Best Practices for Rendering Structured Content into PDFs with @datocms/structured-text-to-html-string

maj.koren · July 31, 2025, 3:46pm

We’re using DatoCMS to manage rich course content (including StructuredText, images, and custom blocks), and we’re working on generating printable PDFs from that content in our frontend app.

Here’s what we’re doing:

We render StructuredText fields into static HTML using @datocms/structured-text-to-html-string.
That HTML is placed in a DOM node and passed to react-to-pdf, which uses html2canvas to snapshot the node and create a PDF.

What’s working:

Text and standard block-level content are rendering correctly.
We’re successfully handling block rendering via the renderBlock() function.

What’s not:

Images (ImageBlockRecord) are displayed in the DOM using responsiveImage.src, but do not appear in the PDF.

Additional context:

There are other custom blocks (e.g. AlertRecord, QuoteRecord) that we plan to support, but haven’t implemented yet — we’re currently focused on solving the image rendering first.

Framework and Version:

Framework: Next.js 15 (App Router)
PDF Tool: react-to-pdf (based on html2canvas)
DatoCMS Rendering: @datocms/structured-text-to-html-string with renderBlock

What we’d like to know:

Are there any alternative approaches you recommend for generating PDFs from structured DatoCMS content — particularly when rendering inline images?

We’re open to:

SSR or build-time tools,
PDF generators you know work well with DatoCMS,
Client-side rendering alternatives to react-to-pdf,
Or any general advice for reliably exporting structured content and media as PDFs.

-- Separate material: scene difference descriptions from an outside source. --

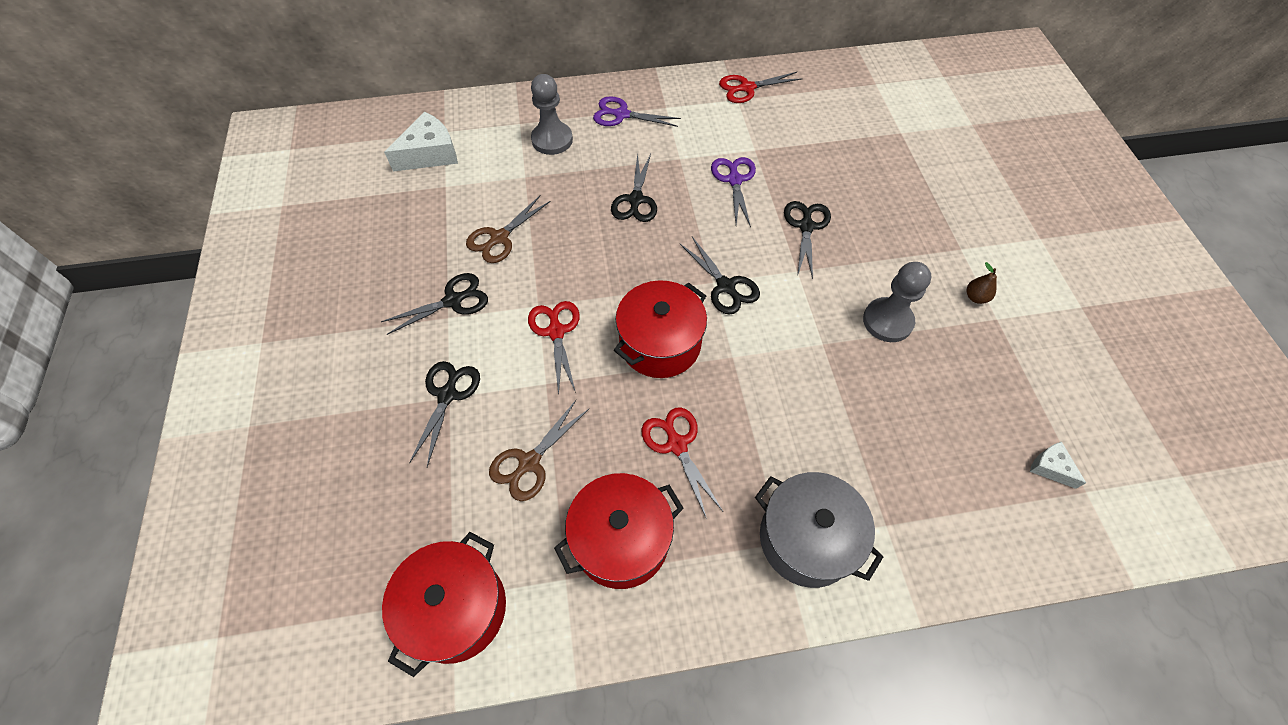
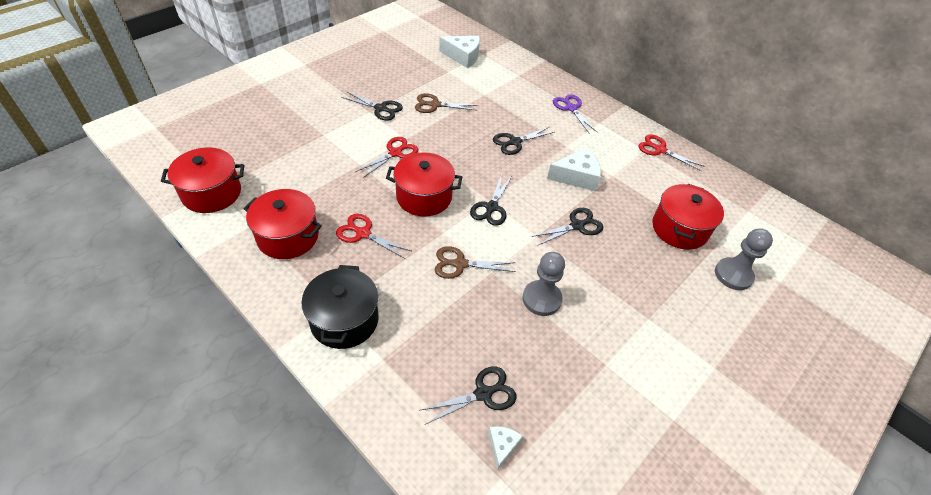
camera: 50 degrees right, 10 degrees down
(447, 395) = (324, 134): black scissors -> black scissors (483, 394)
(529, 462) = (308, 180): brown scissors -> brown scissors (460, 264)
(552, 140) = (521, 91): grey pawn -> grey pawn (733, 275)
(677, 445) = (363, 233): red scissors -> red scissors turned 90 degrees counterclockwise
(734, 180) = (577, 176): purple scissors -> white cheese
(806, 539) = (344, 320): grey pot -> black pot
(865, 148) = (679, 229): none -> red pot
(975, 297) = (612, 344): brown pear -> none

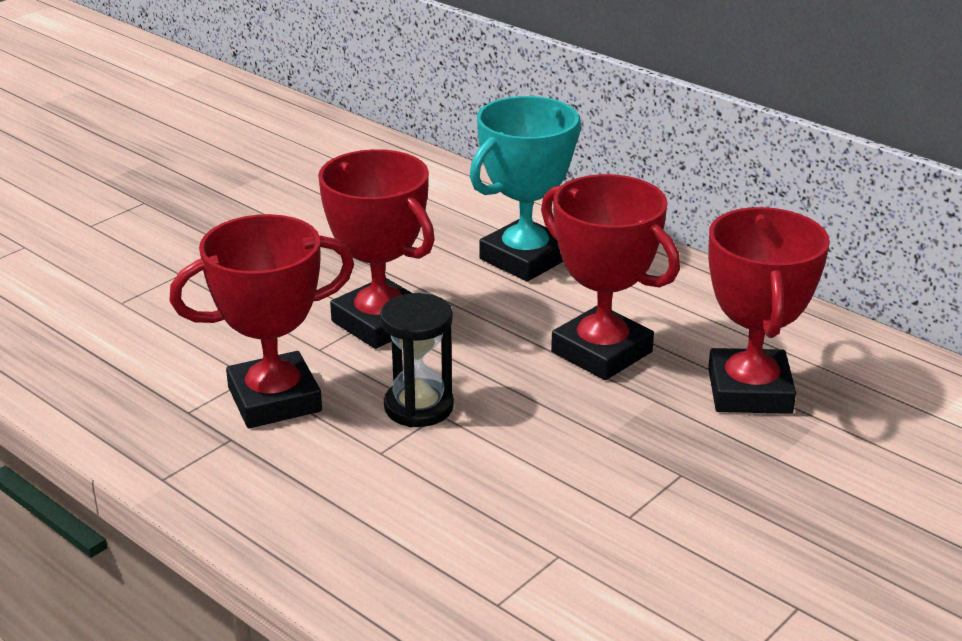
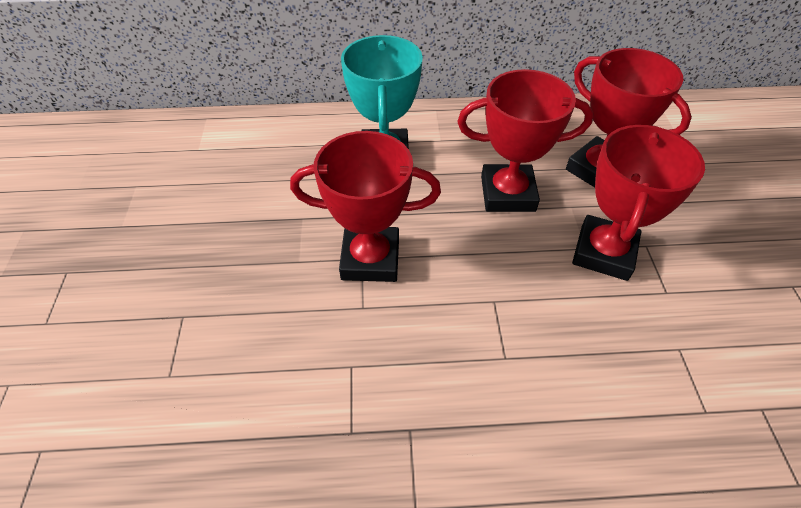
camera: 45 degrees left, 20 degrees up
(274, 399) = (392, 372): red trophy -> red trophy (603, 252)
(418, 407) = (478, 305): black hourglass -> none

Thanks so much for your time and support!

Best regards,
Maj

roger · July 31, 2025, 5:36pm

Hi @maj.koren,

Welcome to the DatoCMS forum!

Hmm… This is a very interesting question, but I don’t think it’s really about DatoCMS at that point. I’m not an expert in this area, but I’ll share what limited knowledge I have…

First, just to directly answer your question:

Your link to the PDF lib is broken, and I unfortunately don’t know why it’s not rendering the images That might be an issue to raise with the lib maintainers, or you can try using CSS and media-queries to hide/show a certain kind of image. It’s possible that lib is having issues with srcSets or tags or such, hard to say without knowing specifically how they are parsing the DOM.

We also have libs to help with a more direct conversion from Structured Text to DOM nodes: https://github.com/datocms/structured-text/tree/main/packages/to-dom-nodes

If that helps.

Thoughts on the overall approach…

But overall, my understanding is that by the time you have ready DOM, the page no longer has much to do with our servers or even our frontend components. It’s all just HTML/CSS/images at that point.

Thus, regardless of your CMS, backend, or frontend, the rendered output is just a HTML page, and it’s up to your PDF output engine to handle conversion from that to a PDF.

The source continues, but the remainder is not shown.